THE PROBLEM =>
Filter the records below, keeping only lines with the string "Services".

DATA EXTRACT =>
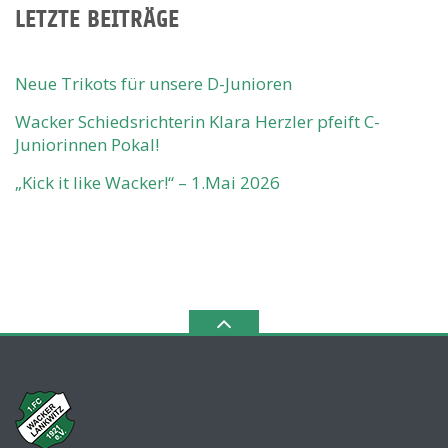
LETZTE BEITRÄGE
Neue Trikots für unsere D-Junioren
Wacker Schiedsrichterin Klara Herzler pfeift C-
Juniorinnen Pokal!
„Kick it like Wacker!“ – 1.Mai 2026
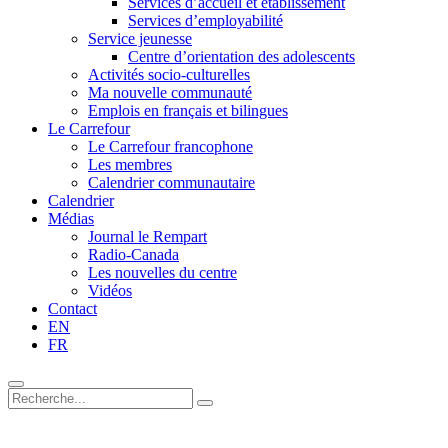
Services d’accueil et établissement
Services d’employabilité
Service jeunesse
Centre d’orientation des adolescents
Activités socio-culturelles
Ma nouvelle communauté
Emplois en français et bilingues
Le Carrefour
Le Carrefour francophone
Les membres
Calendrier communautaire
Calendrier
Médias
Journal le Rempart
Radio-Canada
Les nouvelles du centre
Vidéos
Contact
EN
FR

ANSWER TO THE PROBLEM =>
Services d’accueil et établissement
Services d’employabilité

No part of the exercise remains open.